Internet's invasion of the blogs continues apace

May 31, 2003


My son Peter Seebach, who goes by "Seebs" online, started a Web log last week.

Oh, I know, he and about 30,000 other people. The online diaries called Web logs, blogs for short, are a thriving hobby and are rapidly self-organizing into a complex ecosystem. What I find interesting is that it took the Web search engine Google less than 48 hours to find his new blog.

His first post to what he was then calling "Brain of Seebs" went up on May 22, a Thursday. When we talked on Sunday, he was no end pleased that asking Google for "seebs blog" already went directly to this brand-new site.

I stopped by the News office on Memorial Day to pick up some papers, so naturally I tried it out. And I was reading "Brain of Seebs" when the phone rang.

"I was just reading your blog," I told Peter.

"I know," he said.

Peter runs his own small Internet service provider, and ISP software tracks, in considerable detail, who comes to the site, what they look at, and where on the Web they came from. So he knew, for example, that his reader had come directly from a Google search for "seebs blog" (and no one but me was likely to have done that) and he also knew the address of my server.

More than a little spooky, that, in the age of the Total Information Awareness program, we agreed.

He can also find out if other sites have linked to his, which my occasional e-mail correspondent Bill Hobbs of the blog www.hobbsonline.blogspot.com graciously did. Such links are the way energy is transferred among blogs, and the basis for the "blogosphere ecosystem" managed by www.truthlaidbear.com. Truthlaidbear has also just launched a "showcase" specifically for new blogs, which will honor (and send readers to) the one that garners the most links each week.

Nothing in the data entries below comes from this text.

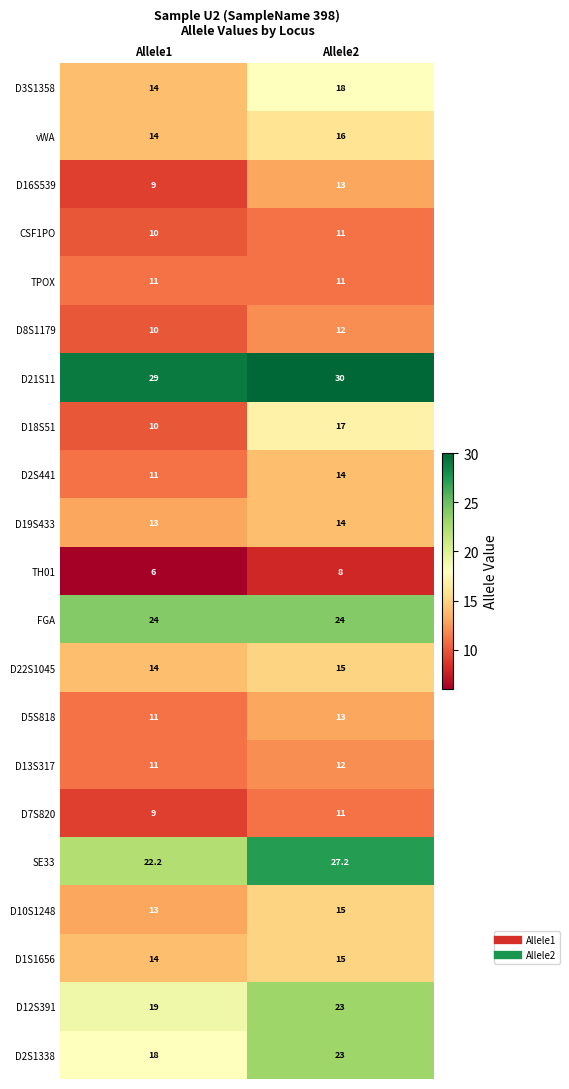

Between Allele1 and Allele2, which series saw the biggest shift?

D18S51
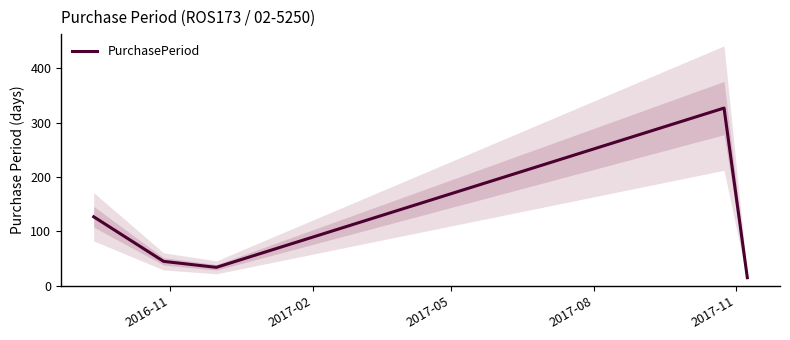

True or false: the data shows 61 at 2017-05.

False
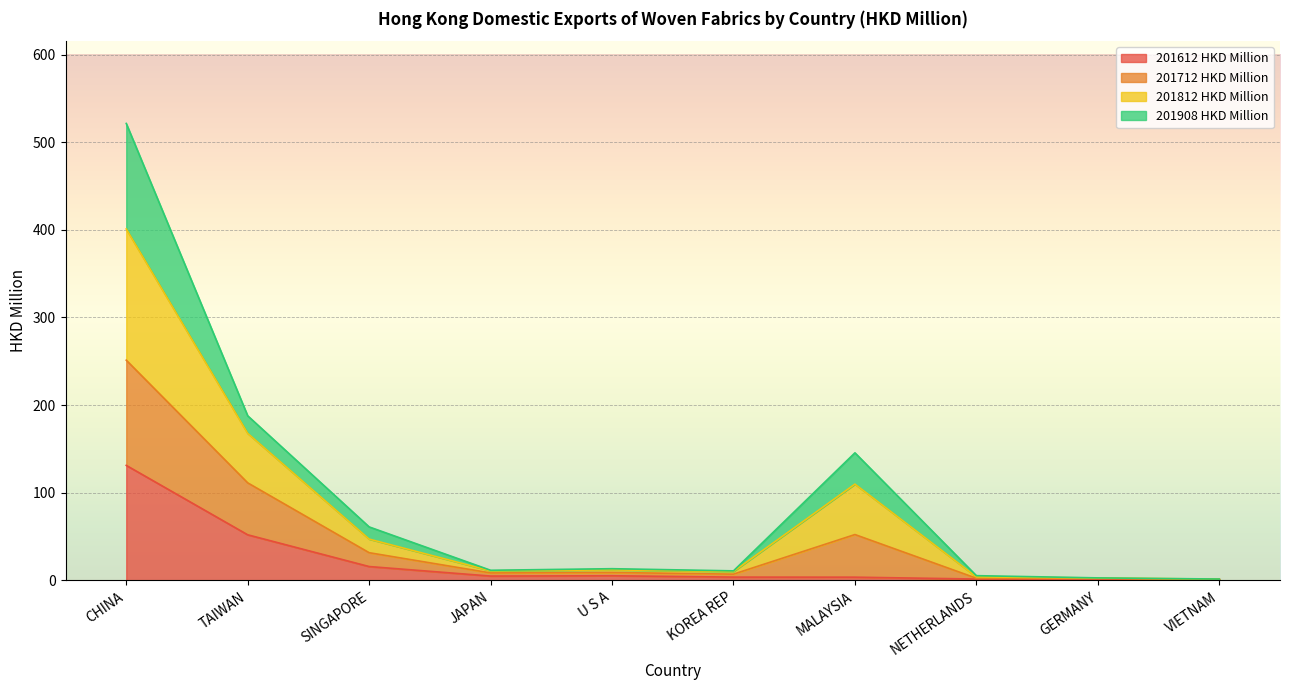

At which category is the sum across all series the highest?

CHINA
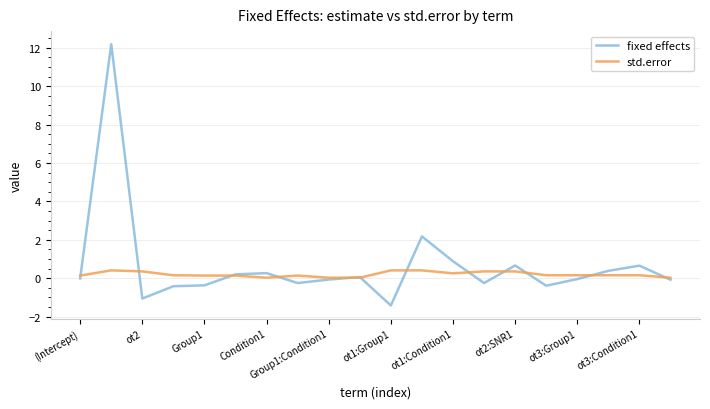

In fixed effects, how many points are higher than both neighbors (excluding endpoints)?

6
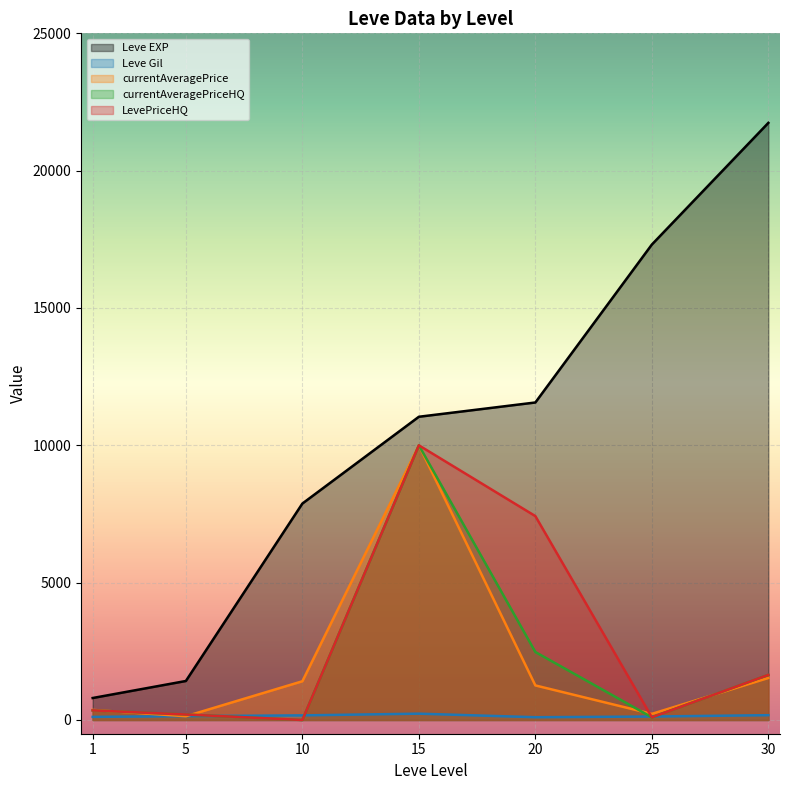

What is the greatest value displayed?

21740.0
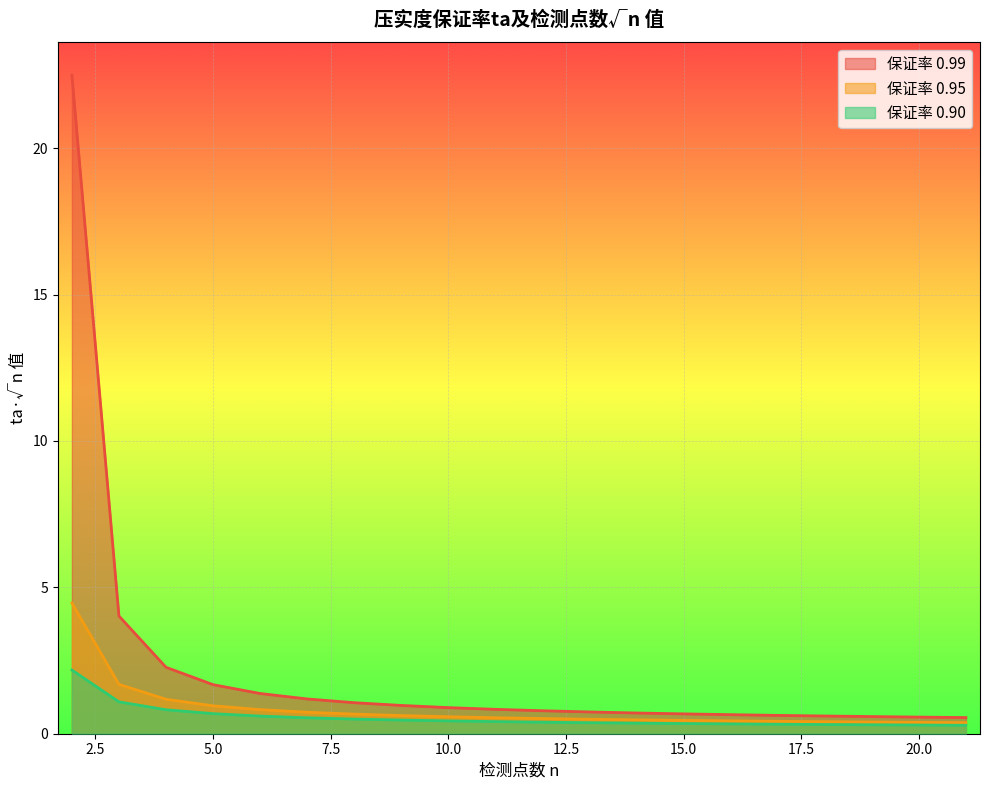

Reading right to left, extract all data points from this chart.

0.99: 21=0.6	20=0.6	19=0.6	18=0.6	17=0.6	16=0.7	15=0.7	14=0.7	13=0.7	12=0.8	11=0.8	10=0.9	9=1.0	8=1.1	7=1.2	6=1.4	5=1.7	4=2.3	3=4.0	2=22.5
0.95: 21=0.4	20=0.4	19=0.4	18=0.4	17=0.4	16=0.4	15=0.5	14=0.5	13=0.5	12=0.5	11=0.5	10=0.6	9=0.6	8=0.7	7=0.7	6=0.8	5=1.0	4=1.2	3=1.7	2=4.5
0.90: 21=0.3	20=0.3	19=0.3	18=0.3	17=0.3	16=0.3	15=0.3	14=0.4	13=0.4	12=0.4	11=0.4	10=0.4	9=0.5	8=0.5	7=0.5	6=0.6	5=0.7	4=0.8	3=1.1	2=2.2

Another way to pass around readers is the Carnival of the Vanities, a weekly compilation of bloggers' own favorite postings. Started by www.silflayhraka.blogspot.com, it is hosted by a different site every week. This week's CotV is at www.deanesmay.com.

This is an entire virtual superorganism evolving in Internet time right before our eyes, based on an unfiltered free trade in ideas. Its participants are far more engaged than the average newspaper reader. The top of the food chain in the ecosystem is www.instapundit.com, which gets 100,000 to 200,000 pageviews a day and 1,000 to 2,000 e-mails - way more than the News' letters page.*

And the blogosphere is not limited by geography. At www.buzzmachine.com Jeff Jarvis harps on the importance of nurturing Web logs in Iraq, Iran and other places where the means of free expression have been severely restricted.

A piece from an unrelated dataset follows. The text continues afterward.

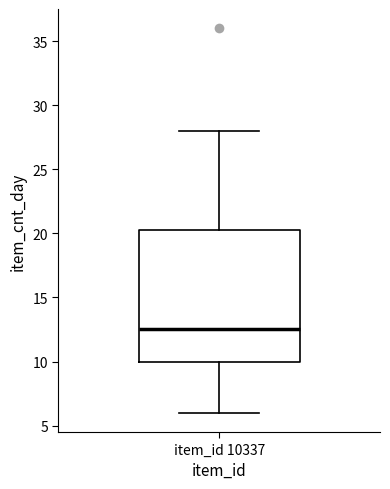

Read this box plot against the y-axis: the position of the median line, the range covered by the box, and the ends of both whiskers. The values are not printed on the chart, so give them approximately, as read against the axis.

median 12.5, box 10.0 to 20.5, whiskers 6.0 to 28.0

If the Web has created a new way to trade ideas, it has also fostered new ways to trade goods. Everybody knows about the success of eBay, the continentwide garage sale, but another successful model, www.cafepress.com, is much less well known although it's almost four years old. It offers people with ideas the chance to put their ideas on bumper stickers, T-shirts, coffee mugs, whatever. It manufactures the merchandise as it's ordered -- "no fees, no inventory" says the Web site -- takes care of payment and shipping, and sends the contributor a portion of the sales price.

"We leverage content," says Maheesh Jain, a co-founder.

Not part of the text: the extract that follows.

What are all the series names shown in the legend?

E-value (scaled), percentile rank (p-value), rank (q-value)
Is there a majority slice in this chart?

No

Cafepress has more than 500,000 individual stores, Jain said, selling just about anything you can put a digital design on. Well, not sheet cakes -- I asked, but they're too hard to ship.

Most of these stores are very tiny, of course. Peter set one up -- in fact, he decided to start the blog to help direct attention to the store -- but to date, has sold exactly one bumper sticker. It said, "I eat my young . . . and I VOTE!" Which doesn't exactly make any sense.

But some Cafepress stores are substantial enterprises. One sells Dilbert merchandise, and another features items from Penn and Teller. Jain says that the top 10 percent or so have annual sales above $100,000. And the smaller ones can always hope for a breakthrough. What matters is that if there is a market for their ideas, or their art, or their CDs, there is also a way for them to find it. More than 2,000 bands sell CDs through Cafepress, for instance.

In one last nod to the marketplace of ideas, Peter says he's not good at names. So he's invited readers to "Name my Blog," and he'll change the name when he finds one he likes better. Right at the moment, it's "Seebie Jeebies." I like that.

* UPDATE: Glenn Reynolds of Instapundit writes, "Thankfully, (Seebach) overstates the number of emails I get per day. I don't think I've ever gotten 1,000, though at the beginning of the war I got more than half that. Now, though, things are back to normal."